Est-on passé d’une vision idyllique du métissage comme modèle de coexistence à un regard soupçonneux du fait de l’imprégnation des discours de l’extrême droite dans la société?

Comparé aux couples mixtes et à leurs descendants, ce n’est pas tout à fait ce que montre le terrain. Les gens ne sont plus pris à partie parce qu’ils sont en couple mixte. Dans les données de la statistique publique, on observe que le nombre de couples mixtes augmente, consacrant une relative banalisation. En revanche, dans le discours public, oui, on observe cette évolution. Dans les années 1980-1990, on était en France dans une période très célébratoire du métissage, pensé comme un horizon politique. Aujourd’hui, on en est revenu. Les vieilles hantises du métissage ont repris le dessus puisque la thèse du «grand remplacement» – l’idée que «les hordes de migrants», notamment musulmans, seront tellement nombreuses que le stock de la population dite autochtone européenne ne pourra pas les absorber – est littéralement une peur du métissage.

Ce discours ne peut-il tout de même pas avoir des conséquences sur la vie quotidienne des métis?

Bien sûr, il augmente l’inquiétude de toutes les personnes considérées comme étrangères au groupe autochtone blanc européen, y compris celles, blanches, qui sont en couple mixte. Je l’ai perçu dans les entretiens que j’ai menés. Elles expriment une crainte croissante à propos des effets du racisme. Celle-ci est plus vive chez les plus jeunes parents que chez ceux qui ont eu des enfants dans les années 1970-1980. Même si le niveau des crimes racistes était très élevé à l’époque.

Le « mythe métis » existe-t-il encore aujourd’hui, ou le métissage est-il rentré dans la normalité?

Les deux coexistent.
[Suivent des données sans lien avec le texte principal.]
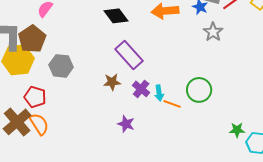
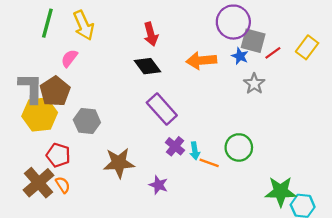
brown star: (112, 82) -> (119, 163), moved, size x1.6
orange semicircle: (39, 124) -> (63, 185), size x0.7
green star: (237, 130) -> (281, 191), size x1.8

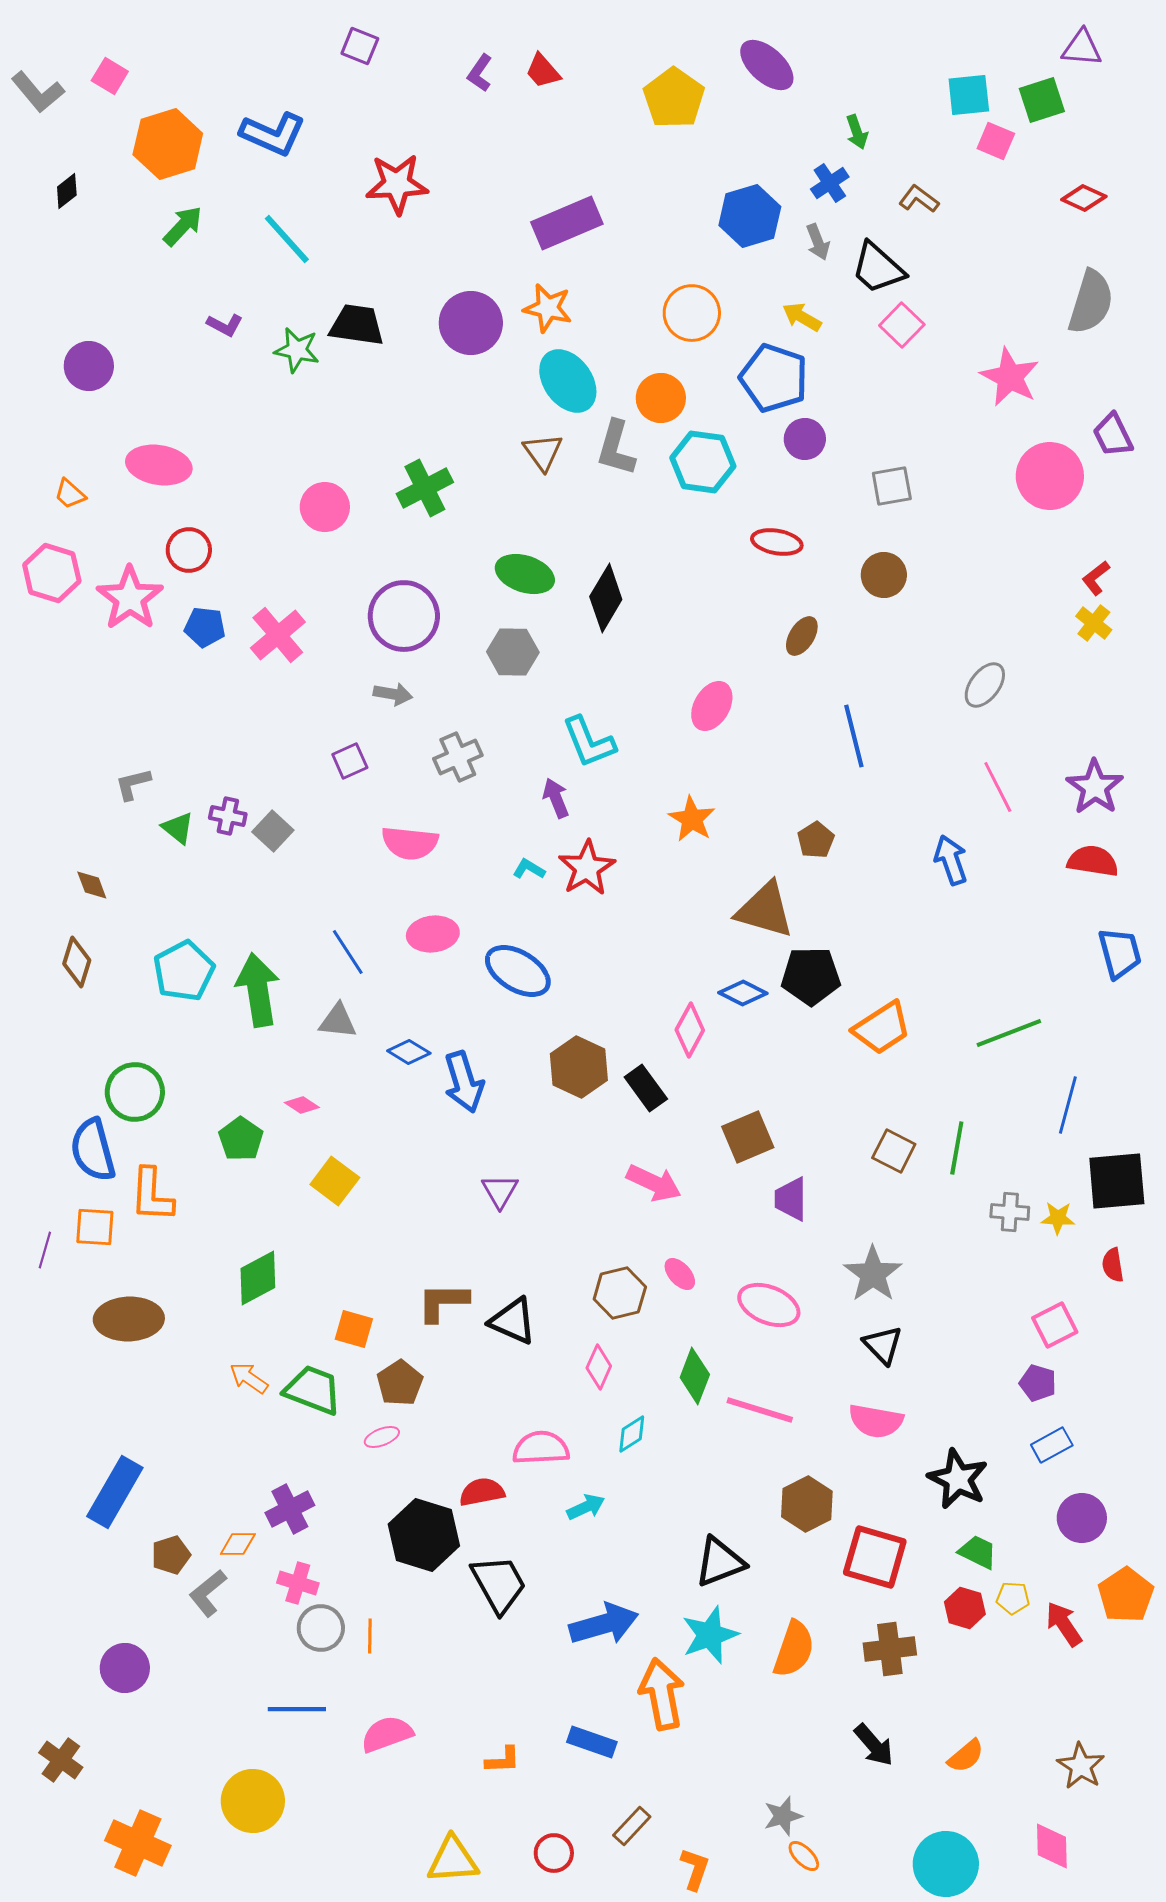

Il existe bien une forme de normalité du métissage, ne serait-ce que parce que démographiquement, il y a de plus en plus de couples mixtes. Une des mères que j’interroge, en couple mixte dans les années 1960, raconte à quel point il s’agissait d’un objet de curiosité à cette époque. C’est beaucoup moins le cas aujourd’hui. En revanche, le mythe du «métissage heureux comme moyen de dépasser le racisme», à mon avis, n’a pas disparu, et notamment à gauche du spectre politique. On l’a vu lors de la campagne présidentielle de Jean-Luc Mélenchon, le leader de La France insoumise, qui reprenait le terme de «créolisation» emprunté à Edouard Glissant. Dans la manière dont il l’utilisait pour répondre, par exemple, à Eric Zemmour, la créolisation était synonyme de métissage. L’idée que c’est par le mélange et par l’amour que la société pourra faire face au racisme, qui participe de ce que j’appelle le «mythe métis», n’a pas disparu.

En soi, le métissage ne suffit pas pour contrer le racisme?

Non. Opposer l’amour au racisme, pensé comme haine, c’est oublier que le racisme n’est pas que de la haine, c’est essentiellement de la domination. Or, l’amour cohabite très bien avec la domination. La question en jeu est plus celle de l’égalité que celle de l’amour, ce qui n’est pas tout à fait la même chose. Dès lors, cela amène à penser à la lutte pour l’égalité plutôt qu’à la victoire sur le racisme par l’amour et le simple métissage.

(1) Derrière le mythe métis. Enquête sur les couples mixtes et leurs descendants en France, par Solène Brun, La Découverte, 336 p.